I want to be wrong.
So often writers and people in general second guess everything, especially what they write. They then cross it out, erase it, work around it or completely rewrite it. After you do this for so long, you eventually just handle the process in your head without realizing it. You begin to think of every word, sentence, and part of grammar before you write it.
–R.I.P Paragraph that I wrote and erased–
Now it may be safe, but it’s not healthy for a writer to do so. It disconnects you from a flow of writing which is much more important than the flow of thinking. – In which case that would make you a philosopher, not a writer –
Moreover, you would surely agree that writers learn from their mistakes and though they may still make them in their minds, they are not acknowledging them, learning from them or are able to look back at them and see where the mind strayed off track.
The ability to not only learn from mistakes, but actually play with them, develop with them and write with them allows the writer to explore purity.
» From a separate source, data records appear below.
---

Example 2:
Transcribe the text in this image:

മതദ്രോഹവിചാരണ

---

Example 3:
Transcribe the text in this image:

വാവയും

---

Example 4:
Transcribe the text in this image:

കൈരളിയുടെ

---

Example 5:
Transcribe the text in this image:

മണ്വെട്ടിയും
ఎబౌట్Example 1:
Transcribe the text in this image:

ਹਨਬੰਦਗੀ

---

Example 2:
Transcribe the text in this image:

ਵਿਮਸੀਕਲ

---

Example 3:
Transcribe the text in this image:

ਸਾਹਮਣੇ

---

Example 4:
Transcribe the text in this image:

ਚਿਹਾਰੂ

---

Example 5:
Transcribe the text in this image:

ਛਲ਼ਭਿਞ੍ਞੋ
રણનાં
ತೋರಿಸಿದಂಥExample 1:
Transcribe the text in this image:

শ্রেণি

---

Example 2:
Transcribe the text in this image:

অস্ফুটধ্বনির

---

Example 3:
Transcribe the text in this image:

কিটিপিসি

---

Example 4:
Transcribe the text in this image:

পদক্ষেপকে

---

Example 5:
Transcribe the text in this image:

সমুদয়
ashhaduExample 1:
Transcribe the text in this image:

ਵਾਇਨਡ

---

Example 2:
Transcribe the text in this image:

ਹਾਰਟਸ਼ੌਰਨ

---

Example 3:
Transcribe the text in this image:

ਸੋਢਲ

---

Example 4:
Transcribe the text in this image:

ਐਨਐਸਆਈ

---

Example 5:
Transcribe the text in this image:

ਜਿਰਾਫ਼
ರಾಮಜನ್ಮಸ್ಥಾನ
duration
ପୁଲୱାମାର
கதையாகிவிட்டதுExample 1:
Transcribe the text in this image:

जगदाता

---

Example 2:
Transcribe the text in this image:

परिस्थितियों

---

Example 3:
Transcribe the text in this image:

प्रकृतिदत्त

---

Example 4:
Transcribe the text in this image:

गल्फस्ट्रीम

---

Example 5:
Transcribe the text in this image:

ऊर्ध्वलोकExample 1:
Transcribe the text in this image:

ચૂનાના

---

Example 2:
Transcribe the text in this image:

I say purity because everything that you have ignored, every angle you avoided writing from, every idea that you felt went off the story line has never been touched or tampered with and so it remains pure.
After you write for some time, you will learn that what most people want to read is pure writing and to find pure writing, you have to do the manual labor of writing on ideas that you would normally and subconsciously cross out or erase.
I always say, if hair on your chest makes you a man, scribbles and crossed out words makes you a writer.